Consigne. Recopiez tel quel le passage du texte sur les entractes au théâtre, en commençant à « C’est pour cela, dit » et en finissant à « distingue les Actes. ».

D’ailleurs, est-il bien certain que nos intermedes ayent pour but le délassement du Spectateur ? Je ne puis me le persuader. Les grands événemens ont leurs périodes marqués par des intervalles de repos ou de préparation. Il n’est pas dans la nature d’agir continuellement ; il n’est pas vraisemblable de voir sur la Scène des personnages, comme d’une haleine, méditer & exécuter des révolutions, qui souffrent des contradictions & mille obstacles. Ainsi les personnes qui s’y intéressent doivent se transporter, tantôt dans un lieu, tantôt dans un autre, s’assembler, se consulter, se diviser, choisir des moyens, & les rejetter pour d’autres. Tout cela demande des changemens dans les desseins, des irrésolutions, des pauses mêmes qui établissent une division fort naturelle entre les parties d’une action. C’est donc l’ordre universel qui prescrit certe division, dans celles qu’on met sur le Théâtre, parce que celui-ci imitant la verité, ne le peut qu’à l’aide de la vraisemblance.

C’est pour cela, dit l’Abbé d’Aubignac, que les dramatiques se sont servis des intervales des Actes. Car aiant reconnus que le Poëme renfermoit beaucoup de choses, qui ne pouvoient être representées sur la Scène, & que souvent tous les Acteurs disparoissoient pour faire ailleurs des actions qui demandent quelque tems ; ils se sont avisés d’employer à cela cet espace, qui distingue les Actes.

Matériel d'étude.

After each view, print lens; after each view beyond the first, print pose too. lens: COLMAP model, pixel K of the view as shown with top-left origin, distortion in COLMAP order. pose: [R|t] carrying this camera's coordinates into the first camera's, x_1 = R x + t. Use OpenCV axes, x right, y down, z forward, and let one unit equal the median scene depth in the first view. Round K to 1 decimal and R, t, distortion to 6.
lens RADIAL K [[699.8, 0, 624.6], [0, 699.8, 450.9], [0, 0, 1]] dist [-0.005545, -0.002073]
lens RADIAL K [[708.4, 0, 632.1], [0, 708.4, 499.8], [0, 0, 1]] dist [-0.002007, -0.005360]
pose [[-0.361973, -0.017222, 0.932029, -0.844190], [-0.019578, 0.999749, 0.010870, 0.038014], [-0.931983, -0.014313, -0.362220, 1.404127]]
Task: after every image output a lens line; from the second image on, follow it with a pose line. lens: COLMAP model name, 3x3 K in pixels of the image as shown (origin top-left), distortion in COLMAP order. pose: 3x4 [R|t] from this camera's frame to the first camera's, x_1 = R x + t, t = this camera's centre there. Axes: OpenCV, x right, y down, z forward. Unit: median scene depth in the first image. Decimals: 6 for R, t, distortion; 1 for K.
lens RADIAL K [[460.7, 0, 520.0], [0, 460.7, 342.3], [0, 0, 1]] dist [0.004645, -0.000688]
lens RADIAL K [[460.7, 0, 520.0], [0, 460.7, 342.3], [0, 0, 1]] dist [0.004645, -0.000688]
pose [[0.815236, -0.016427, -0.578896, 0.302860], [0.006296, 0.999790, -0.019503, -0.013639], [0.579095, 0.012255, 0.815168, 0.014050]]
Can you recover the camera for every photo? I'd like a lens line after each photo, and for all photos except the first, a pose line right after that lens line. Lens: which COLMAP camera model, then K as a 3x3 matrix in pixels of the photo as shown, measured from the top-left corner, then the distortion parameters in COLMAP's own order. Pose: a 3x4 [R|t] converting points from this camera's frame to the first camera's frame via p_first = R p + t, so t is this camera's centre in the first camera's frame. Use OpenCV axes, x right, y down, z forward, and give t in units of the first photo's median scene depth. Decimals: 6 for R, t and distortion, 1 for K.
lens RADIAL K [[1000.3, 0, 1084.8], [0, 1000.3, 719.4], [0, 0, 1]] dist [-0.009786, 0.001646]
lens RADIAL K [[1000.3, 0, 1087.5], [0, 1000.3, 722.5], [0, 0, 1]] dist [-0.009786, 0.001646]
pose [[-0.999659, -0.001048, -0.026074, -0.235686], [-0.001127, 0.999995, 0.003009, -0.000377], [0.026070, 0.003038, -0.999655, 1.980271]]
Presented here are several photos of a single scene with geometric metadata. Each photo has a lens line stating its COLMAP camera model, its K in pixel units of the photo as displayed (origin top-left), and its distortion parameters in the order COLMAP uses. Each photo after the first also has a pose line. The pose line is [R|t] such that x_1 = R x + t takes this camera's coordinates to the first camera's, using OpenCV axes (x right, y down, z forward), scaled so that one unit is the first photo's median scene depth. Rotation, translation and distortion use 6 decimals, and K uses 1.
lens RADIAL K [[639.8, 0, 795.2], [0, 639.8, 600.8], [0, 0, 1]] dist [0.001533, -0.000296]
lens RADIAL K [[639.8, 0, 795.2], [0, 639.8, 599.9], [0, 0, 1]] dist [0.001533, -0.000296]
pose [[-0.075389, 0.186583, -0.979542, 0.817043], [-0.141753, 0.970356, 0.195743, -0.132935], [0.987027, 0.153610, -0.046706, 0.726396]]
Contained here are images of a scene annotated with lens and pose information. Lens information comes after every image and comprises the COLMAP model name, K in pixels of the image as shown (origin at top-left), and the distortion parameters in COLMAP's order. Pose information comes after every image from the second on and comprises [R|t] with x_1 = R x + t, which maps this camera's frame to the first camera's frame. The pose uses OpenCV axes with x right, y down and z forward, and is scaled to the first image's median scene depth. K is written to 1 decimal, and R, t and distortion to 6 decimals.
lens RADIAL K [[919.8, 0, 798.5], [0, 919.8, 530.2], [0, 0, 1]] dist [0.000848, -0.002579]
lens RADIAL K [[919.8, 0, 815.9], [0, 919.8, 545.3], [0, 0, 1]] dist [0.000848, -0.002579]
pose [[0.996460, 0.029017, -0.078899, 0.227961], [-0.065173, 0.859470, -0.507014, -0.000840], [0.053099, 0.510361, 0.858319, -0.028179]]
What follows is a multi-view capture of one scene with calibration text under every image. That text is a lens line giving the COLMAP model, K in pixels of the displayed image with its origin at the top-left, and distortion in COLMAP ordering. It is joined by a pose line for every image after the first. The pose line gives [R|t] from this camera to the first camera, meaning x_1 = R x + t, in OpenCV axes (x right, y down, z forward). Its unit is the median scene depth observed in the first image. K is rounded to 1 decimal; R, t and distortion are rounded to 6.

Réponse.
C’est pour cela, dit l’Abbé d’Aubignac, que les dramatiques se sont servis des intervales des Actes. Car aiant reconnus que le Poëme renfermoit beaucoup de choses, qui ne pouvoient être representées sur la Scène, & que souvent tous les Acteurs disparoissoient pour faire ailleurs des actions qui demandent quelque tems ; ils se sont avisés d’employer à cela cet espace, qui distingue les Actes.